[Saved entries]
--- START ---
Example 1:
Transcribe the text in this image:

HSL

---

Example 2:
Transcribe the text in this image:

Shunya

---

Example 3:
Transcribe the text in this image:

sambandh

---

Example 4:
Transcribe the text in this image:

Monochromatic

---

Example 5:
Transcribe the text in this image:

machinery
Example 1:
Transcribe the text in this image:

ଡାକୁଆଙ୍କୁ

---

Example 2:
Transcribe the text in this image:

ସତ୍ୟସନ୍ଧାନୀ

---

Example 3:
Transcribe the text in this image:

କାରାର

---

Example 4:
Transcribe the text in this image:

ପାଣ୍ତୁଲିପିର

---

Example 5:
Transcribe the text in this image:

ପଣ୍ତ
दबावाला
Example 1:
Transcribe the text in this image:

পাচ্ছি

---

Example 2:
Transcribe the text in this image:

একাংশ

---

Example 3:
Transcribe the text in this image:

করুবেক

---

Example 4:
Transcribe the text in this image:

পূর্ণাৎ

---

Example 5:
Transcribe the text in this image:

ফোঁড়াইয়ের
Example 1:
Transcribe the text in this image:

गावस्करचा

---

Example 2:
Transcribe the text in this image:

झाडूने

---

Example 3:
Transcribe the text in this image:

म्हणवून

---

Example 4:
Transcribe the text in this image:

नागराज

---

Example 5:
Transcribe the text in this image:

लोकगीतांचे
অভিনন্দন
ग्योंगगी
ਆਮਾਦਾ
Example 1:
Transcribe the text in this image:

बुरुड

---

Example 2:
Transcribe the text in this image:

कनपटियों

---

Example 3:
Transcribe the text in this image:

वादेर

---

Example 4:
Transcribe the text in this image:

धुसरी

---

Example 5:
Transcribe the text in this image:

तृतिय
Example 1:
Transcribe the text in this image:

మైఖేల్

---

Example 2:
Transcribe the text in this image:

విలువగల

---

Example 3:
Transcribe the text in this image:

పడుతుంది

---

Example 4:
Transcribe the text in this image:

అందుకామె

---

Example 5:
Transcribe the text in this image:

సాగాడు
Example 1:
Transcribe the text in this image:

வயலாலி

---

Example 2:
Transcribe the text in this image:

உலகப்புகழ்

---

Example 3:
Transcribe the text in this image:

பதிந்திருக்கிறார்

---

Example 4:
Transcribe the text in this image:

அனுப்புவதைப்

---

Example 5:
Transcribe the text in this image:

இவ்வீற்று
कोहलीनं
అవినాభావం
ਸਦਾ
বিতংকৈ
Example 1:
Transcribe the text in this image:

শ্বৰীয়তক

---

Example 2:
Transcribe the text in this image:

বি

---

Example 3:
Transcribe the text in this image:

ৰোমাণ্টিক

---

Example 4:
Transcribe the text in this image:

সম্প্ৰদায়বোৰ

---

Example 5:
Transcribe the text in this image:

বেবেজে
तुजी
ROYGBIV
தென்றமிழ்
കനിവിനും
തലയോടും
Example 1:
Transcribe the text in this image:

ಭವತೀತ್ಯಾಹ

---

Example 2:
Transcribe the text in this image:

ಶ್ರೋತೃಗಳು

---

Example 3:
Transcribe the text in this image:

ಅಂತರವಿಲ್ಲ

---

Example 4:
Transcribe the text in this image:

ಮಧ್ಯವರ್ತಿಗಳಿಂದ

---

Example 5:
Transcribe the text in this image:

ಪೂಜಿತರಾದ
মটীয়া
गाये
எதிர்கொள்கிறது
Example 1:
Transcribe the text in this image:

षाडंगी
--- END ---
→ Exercise directions
All the records are to be transcribed exactly, with no line missing.

→ Solution to this task
Example 1:
Transcribe the text in this image:

HSL

---

Example 2:
Transcribe the text in this image:

Shunya

---

Example 3:
Transcribe the text in this image:

sambandh

---

Example 4:
Transcribe the text in this image:

Monochromatic

---

Example 5:
Transcribe the text in this image:

machinery
Example 1:
Transcribe the text in this image:

ଡାକୁଆଙ୍କୁ

---

Example 2:
Transcribe the text in this image:

ସତ୍ୟସନ୍ଧାନୀ

---

Example 3:
Transcribe the text in this image:

କାରାର

---

Example 4:
Transcribe the text in this image:

ପାଣ୍ତୁଲିପିର

---

Example 5:
Transcribe the text in this image:

ପଣ୍ତ
दबावाला
Example 1:
Transcribe the text in this image:

পাচ্ছি

---

Example 2:
Transcribe the text in this image:

একাংশ

---

Example 3:
Transcribe the text in this image:

করুবেক

---

Example 4:
Transcribe the text in this image:

পূর্ণাৎ

---

Example 5:
Transcribe the text in this image:

ফোঁড়াইয়ের
Example 1:
Transcribe the text in this image:

गावस्करचा

---

Example 2:
Transcribe the text in this image:

झाडूने

---

Example 3:
Transcribe the text in this image:

म्हणवून

---

Example 4:
Transcribe the text in this image:

नागराज

---

Example 5:
Transcribe the text in this image:

लोकगीतांचे
অভিনন্দন
ग्योंगगी
ਆਮਾਦਾ
Example 1:
Transcribe the text in this image:

बुरुड

---

Example 2:
Transcribe the text in this image:

कनपटियों

---

Example 3:
Transcribe the text in this image:

वादेर

---

Example 4:
Transcribe the text in this image:

धुसरी

---

Example 5:
Transcribe the text in this image:

तृतिय
Example 1:
Transcribe the text in this image:

మైఖేల్

---

Example 2:
Transcribe the text in this image:

విలువగల

---

Example 3:
Transcribe the text in this image:

పడుతుంది

---

Example 4:
Transcribe the text in this image:

అందుకామె

---

Example 5:
Transcribe the text in this image:

సాగాడు
Example 1:
Transcribe the text in this image:

வயலாலி

---

Example 2:
Transcribe the text in this image:

உலகப்புகழ்

---

Example 3:
Transcribe the text in this image:

பதிந்திருக்கிறார்

---

Example 4:
Transcribe the text in this image:

அனுப்புவதைப்

---

Example 5:
Transcribe the text in this image:

இவ்வீற்று
कोहलीनं
అవినాభావం
ਸਦਾ
বিতংকৈ
Example 1:
Transcribe the text in this image:

শ্বৰীয়তক

---

Example 2:
Transcribe the text in this image:

বি

---

Example 3:
Transcribe the text in this image:

ৰোমাণ্টিক

---

Example 4:
Transcribe the text in this image:

সম্প্ৰদায়বোৰ

---

Example 5:
Transcribe the text in this image:

বেবেজে
तुजी
ROYGBIV
தென்றமிழ்
കനിവിനും
തലയോടും
Example 1:
Transcribe the text in this image:

ಭವತೀತ್ಯಾಹ

---

Example 2:
Transcribe the text in this image:

ಶ್ರೋತೃಗಳು

---

Example 3:
Transcribe the text in this image:

ಅಂತರವಿಲ್ಲ

---

Example 4:
Transcribe the text in this image:

ಮಧ್ಯವರ್ತಿಗಳಿಂದ

---

Example 5:
Transcribe the text in this image:

ಪೂಜಿತರಾದ
মটীয়া
गाये
எதிர்கொள்கிறது
Example 1:
Transcribe the text in this image:

षाडंगी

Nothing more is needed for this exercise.